START Source material

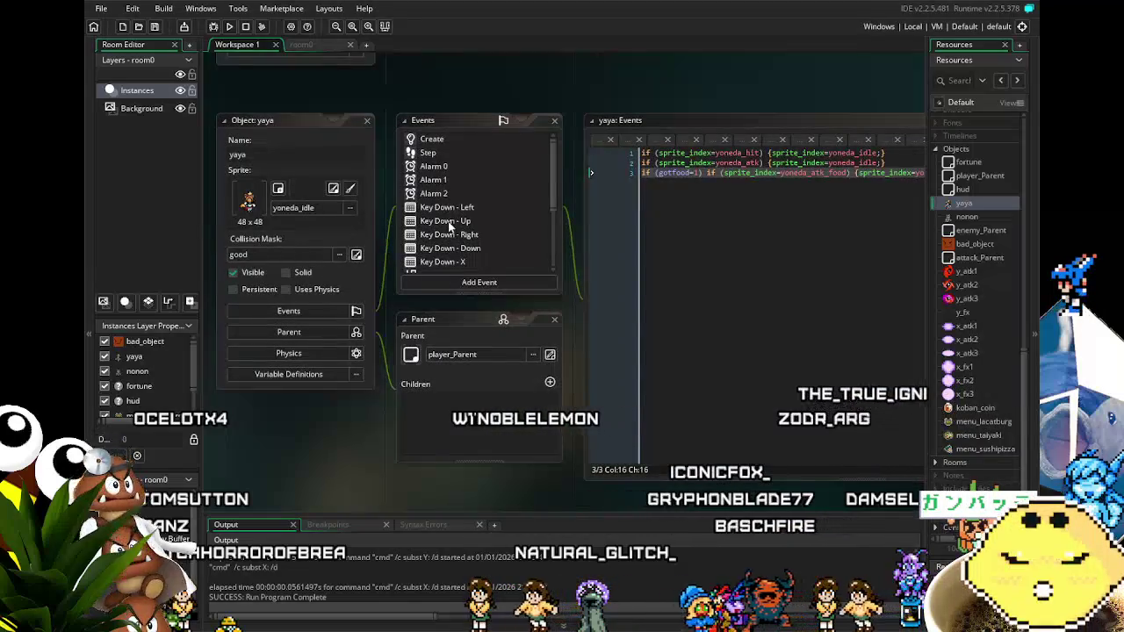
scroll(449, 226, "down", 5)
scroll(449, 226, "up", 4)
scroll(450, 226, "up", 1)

END Source material
START Source material

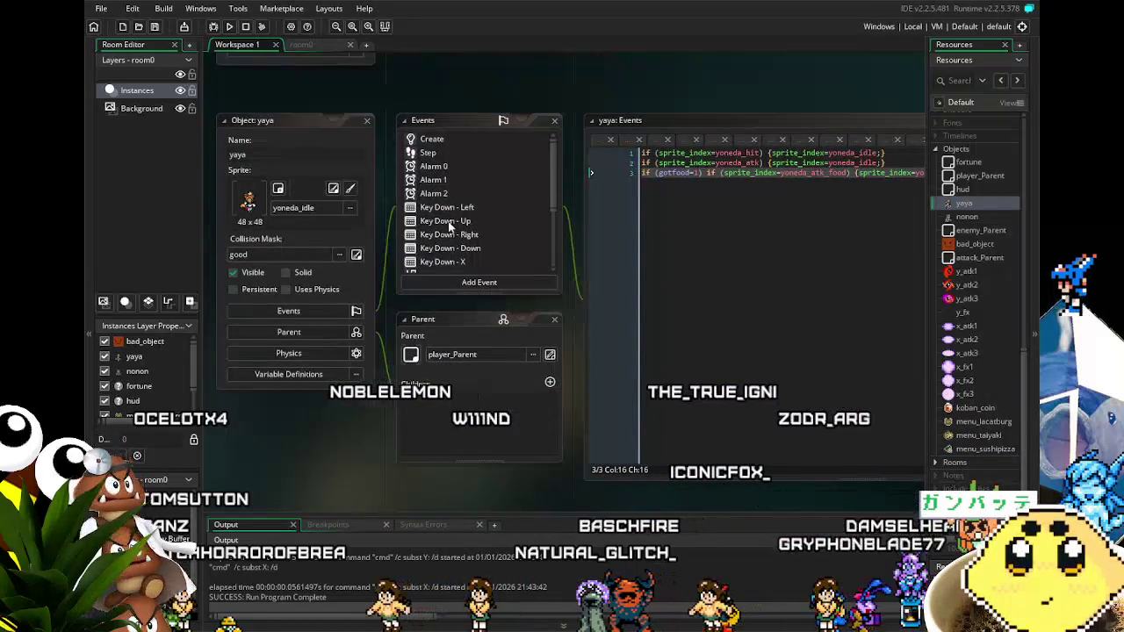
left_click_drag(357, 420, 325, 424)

END Source material

▸ **What to work on**: Show the lines above that include "scroll".

▸ **Response area**:
scroll(449, 226, "down", 5)
scroll(449, 226, "up", 4)
scroll(450, 226, "up", 1)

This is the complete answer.